To find out, scientists at the University of Manchester and the University of Copenhagen recently spent several months in the Arctic, extracting hearts from Greenland sharks that had died after being trapped in fishermen's nets. Over the next year, the researchers will examine the specimens with MRI scans, mass spectrometry, and other techniques to identify any molecules that seem to protect the cardiovascular tissue.

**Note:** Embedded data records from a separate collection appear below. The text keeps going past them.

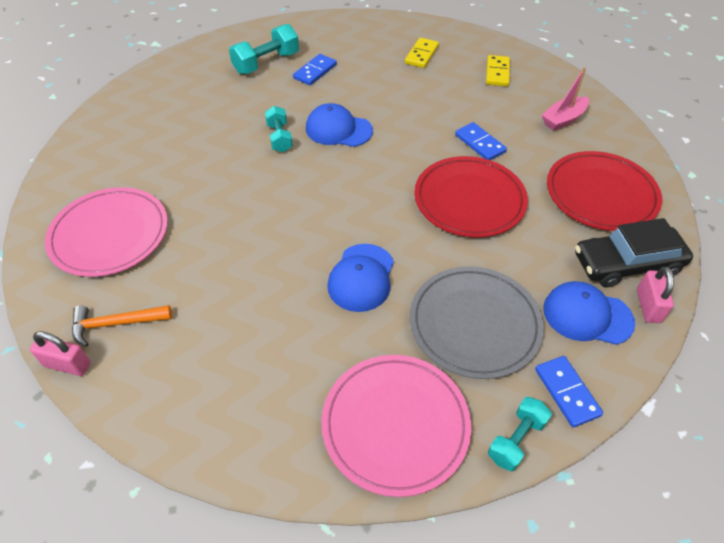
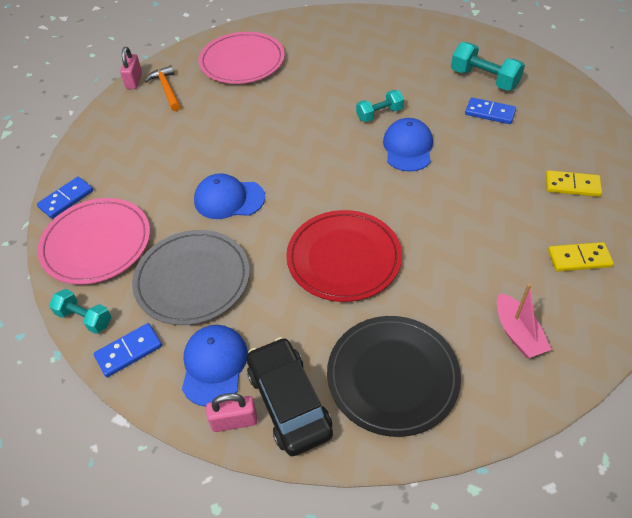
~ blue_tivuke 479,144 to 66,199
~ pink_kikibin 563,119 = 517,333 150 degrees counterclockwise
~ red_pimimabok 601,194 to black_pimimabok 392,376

"No one has studied Greenland shark hearts before, so we're hoping to find some completely new drug targets," Shiels says. "If we discover pathways which prevent the heart from changing form and function with age, we can then try to develop drugs which mimic this process in humans. This may be beneficial for people particularly at risk of heart problems due to family history."
Different Immune Systems
In addition to resilient hearts, Greenland sharks seem to have an extremely low risk for cancer and infectious diseases — and the explanation for that may lie with their unusual immune system.

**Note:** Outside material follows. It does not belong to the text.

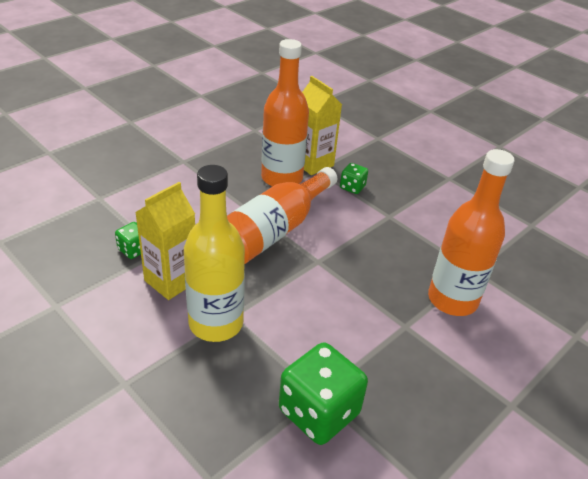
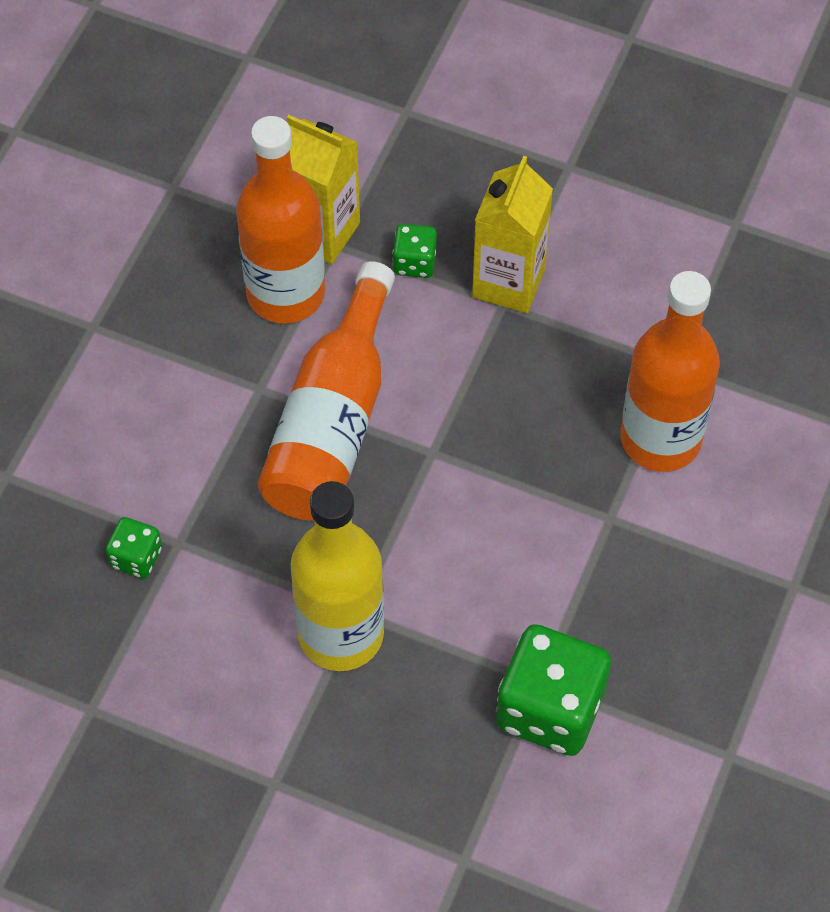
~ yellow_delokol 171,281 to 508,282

Most of the white cells that are a key component of the human immune system — and which gobble up cancer cells and harmful pathogens as fast as they can — are produced within our bone marrow. The Greenland shark has no bone marrow, and no white cells. How can their bodies fight off these threats?
At the Arctic University of Norway, researchers are sequencing samples of DNA taken from the fins of 100 Greenland sharks that are at least 300 years old. They intend to compare the sharks' DNA with that of other shark species to identify genetic mutations that help stop cancer cells and fight off bacterial and viral invaders.
"We're particularly interested in a family of genes called the major histocompatibility complex," says Kim Praebel, professor of marine ecology at the university and the leader of the research. "The more combinations of gene mutations you have in this family, the stronger your immune system is, and we're searching for particular combinations which are only found in Greenland sharks that live for hundreds of years."
If researchers do tie the shark's reduced risk of disease to specific gene mutations, it might be possible to develop drugs that would mimic the effects of the mutations. Another possibility would be to use a gene-editing tool like CRISPR to modify analogous genes in our own bodies so that they too have the beneficial mutations.
"These genetic manipulation approaches using stem cells are already possible," says the University of Liverpool's Joao Magalhaes, a noted researcher on aging. "As we discover more anticancer or immune-boosting mechanisms in other species like these sharks, we may be able to convert them into therapies in the next few years."
Transplanting Shark Genes
In a decade or so, gene therapy techniques may be advanced enough that we could simply add beneficial shark genes to the human genome. Thus we may modify our bodies so that we avoid disease and have longer lives in exactly the way the sharks do.
The first step will be to insert the beneficial genes into mice and to observe the effect. If the results of this research are promising, research involving humans will follow.
"One of the possible approaches would be to use a virus to introduce the new genes into the cells of the individual through a viral infection," says Magalhaes. "Right now this is still an emerging technology, and there's lots of challenges. Sometimes the body's immune system responds to the virus and that causes problems, but in the future, our capacity to modify the human genome in this way is going to increase significantly."
Complex social, economic, and environmental challenges would no doubt arise if humans were to start living significantly longer lives. Yet it seems inevitable that in coming years scientists will continue to study the sharks, along with other long-lived animals, to see if it might be possible to reprogram our bodies' cells to make advantageous adaptations from these creatures our own.